= ACTIVITY =
From the entries below, work out how many lines contain the string "MaorAssayag"; answer with the number alone.

========

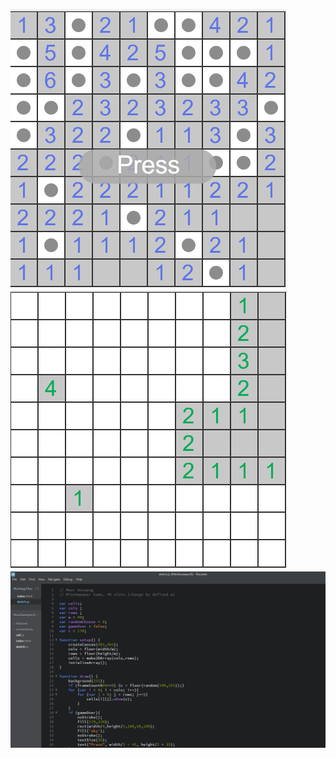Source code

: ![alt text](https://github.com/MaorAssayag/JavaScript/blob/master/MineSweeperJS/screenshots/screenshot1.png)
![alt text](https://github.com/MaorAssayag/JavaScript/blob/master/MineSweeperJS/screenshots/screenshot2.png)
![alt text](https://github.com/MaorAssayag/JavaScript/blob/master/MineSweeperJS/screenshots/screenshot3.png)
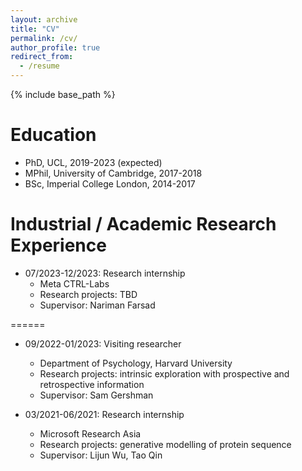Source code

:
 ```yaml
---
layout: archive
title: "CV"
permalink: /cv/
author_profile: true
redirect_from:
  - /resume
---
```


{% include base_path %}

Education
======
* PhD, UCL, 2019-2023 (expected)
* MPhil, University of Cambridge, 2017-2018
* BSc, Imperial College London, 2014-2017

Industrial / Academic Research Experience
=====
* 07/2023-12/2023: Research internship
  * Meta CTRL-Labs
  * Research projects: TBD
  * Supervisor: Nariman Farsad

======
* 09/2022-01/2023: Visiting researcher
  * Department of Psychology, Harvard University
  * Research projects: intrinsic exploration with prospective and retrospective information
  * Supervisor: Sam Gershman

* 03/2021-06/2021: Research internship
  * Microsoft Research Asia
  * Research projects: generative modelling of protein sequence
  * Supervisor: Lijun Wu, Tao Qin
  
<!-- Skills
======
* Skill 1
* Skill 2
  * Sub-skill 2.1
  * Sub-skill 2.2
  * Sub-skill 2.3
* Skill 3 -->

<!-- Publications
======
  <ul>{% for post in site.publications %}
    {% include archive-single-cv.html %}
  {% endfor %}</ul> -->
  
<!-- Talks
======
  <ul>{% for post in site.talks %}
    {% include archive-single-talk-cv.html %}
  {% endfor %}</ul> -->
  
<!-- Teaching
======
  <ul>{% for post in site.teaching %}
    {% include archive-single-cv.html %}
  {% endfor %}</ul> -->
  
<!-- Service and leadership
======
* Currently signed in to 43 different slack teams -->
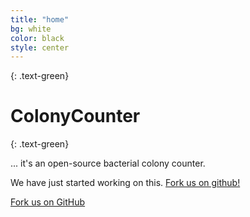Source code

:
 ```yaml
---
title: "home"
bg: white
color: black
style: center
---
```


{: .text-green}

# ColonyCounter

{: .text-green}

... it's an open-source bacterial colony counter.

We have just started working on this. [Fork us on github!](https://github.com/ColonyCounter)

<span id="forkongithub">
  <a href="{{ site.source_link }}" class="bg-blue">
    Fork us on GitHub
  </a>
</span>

========

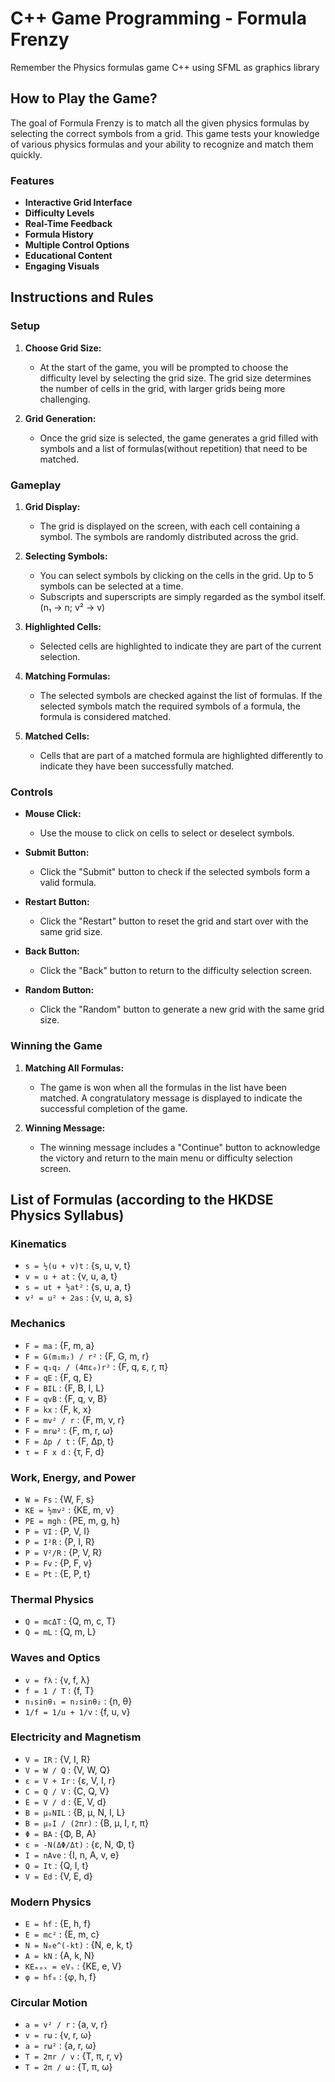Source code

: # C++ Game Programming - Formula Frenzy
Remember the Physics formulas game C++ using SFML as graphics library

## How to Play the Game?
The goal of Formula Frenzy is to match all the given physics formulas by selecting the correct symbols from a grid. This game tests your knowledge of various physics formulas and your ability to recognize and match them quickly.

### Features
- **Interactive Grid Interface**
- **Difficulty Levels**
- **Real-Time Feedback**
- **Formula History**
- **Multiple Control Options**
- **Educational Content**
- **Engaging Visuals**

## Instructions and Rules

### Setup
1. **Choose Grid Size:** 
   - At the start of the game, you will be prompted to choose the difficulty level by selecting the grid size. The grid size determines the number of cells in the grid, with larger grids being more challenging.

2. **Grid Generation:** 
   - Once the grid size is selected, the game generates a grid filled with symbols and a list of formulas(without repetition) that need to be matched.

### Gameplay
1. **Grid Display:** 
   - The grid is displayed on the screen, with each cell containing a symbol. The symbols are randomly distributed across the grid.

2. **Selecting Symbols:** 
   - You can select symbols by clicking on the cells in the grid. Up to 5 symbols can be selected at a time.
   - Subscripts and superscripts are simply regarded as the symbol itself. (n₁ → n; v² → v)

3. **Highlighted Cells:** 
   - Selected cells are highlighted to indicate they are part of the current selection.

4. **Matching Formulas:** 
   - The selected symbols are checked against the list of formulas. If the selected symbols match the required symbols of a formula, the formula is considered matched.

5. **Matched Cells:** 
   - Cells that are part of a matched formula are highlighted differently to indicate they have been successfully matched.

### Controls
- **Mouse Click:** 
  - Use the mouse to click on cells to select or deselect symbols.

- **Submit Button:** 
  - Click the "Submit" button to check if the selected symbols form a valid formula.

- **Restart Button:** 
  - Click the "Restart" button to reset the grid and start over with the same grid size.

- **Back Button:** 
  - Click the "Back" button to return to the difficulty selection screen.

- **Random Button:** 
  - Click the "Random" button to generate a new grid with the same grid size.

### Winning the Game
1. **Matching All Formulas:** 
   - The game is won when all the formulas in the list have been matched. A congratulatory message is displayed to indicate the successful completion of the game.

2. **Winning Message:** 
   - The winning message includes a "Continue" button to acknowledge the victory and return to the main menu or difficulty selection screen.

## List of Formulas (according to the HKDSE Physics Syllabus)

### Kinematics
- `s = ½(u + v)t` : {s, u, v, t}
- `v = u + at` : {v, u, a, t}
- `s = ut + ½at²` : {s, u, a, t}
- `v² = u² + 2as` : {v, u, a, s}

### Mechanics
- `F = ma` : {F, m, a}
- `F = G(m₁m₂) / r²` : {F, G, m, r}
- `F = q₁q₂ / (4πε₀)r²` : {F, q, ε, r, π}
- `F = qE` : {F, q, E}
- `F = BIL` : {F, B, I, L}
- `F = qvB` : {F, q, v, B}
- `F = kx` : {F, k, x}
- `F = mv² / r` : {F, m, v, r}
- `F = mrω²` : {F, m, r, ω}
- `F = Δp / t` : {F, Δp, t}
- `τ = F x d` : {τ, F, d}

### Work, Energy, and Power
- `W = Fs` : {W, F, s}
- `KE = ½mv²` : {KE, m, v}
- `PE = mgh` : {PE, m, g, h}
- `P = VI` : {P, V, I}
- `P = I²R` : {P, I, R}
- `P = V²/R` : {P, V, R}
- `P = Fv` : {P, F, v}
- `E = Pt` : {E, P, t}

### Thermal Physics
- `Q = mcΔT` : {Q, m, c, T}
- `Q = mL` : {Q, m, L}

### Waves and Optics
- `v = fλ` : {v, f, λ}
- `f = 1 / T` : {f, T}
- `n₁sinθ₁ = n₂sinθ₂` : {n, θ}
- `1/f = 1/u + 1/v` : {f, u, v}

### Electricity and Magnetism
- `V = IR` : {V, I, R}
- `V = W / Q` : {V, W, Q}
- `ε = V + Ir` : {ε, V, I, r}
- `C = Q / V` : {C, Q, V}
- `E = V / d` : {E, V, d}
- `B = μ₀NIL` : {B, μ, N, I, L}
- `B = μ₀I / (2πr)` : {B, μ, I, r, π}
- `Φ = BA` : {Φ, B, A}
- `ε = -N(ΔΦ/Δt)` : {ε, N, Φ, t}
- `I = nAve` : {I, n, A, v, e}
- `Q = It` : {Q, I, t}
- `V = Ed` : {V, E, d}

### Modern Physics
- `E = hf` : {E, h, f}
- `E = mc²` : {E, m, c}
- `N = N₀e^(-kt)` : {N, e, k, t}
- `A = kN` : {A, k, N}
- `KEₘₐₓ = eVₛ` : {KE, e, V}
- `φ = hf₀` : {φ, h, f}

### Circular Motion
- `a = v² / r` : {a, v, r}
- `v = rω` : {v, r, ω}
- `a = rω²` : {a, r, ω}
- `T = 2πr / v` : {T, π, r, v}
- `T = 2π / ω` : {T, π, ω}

========

= SOLUTION =
3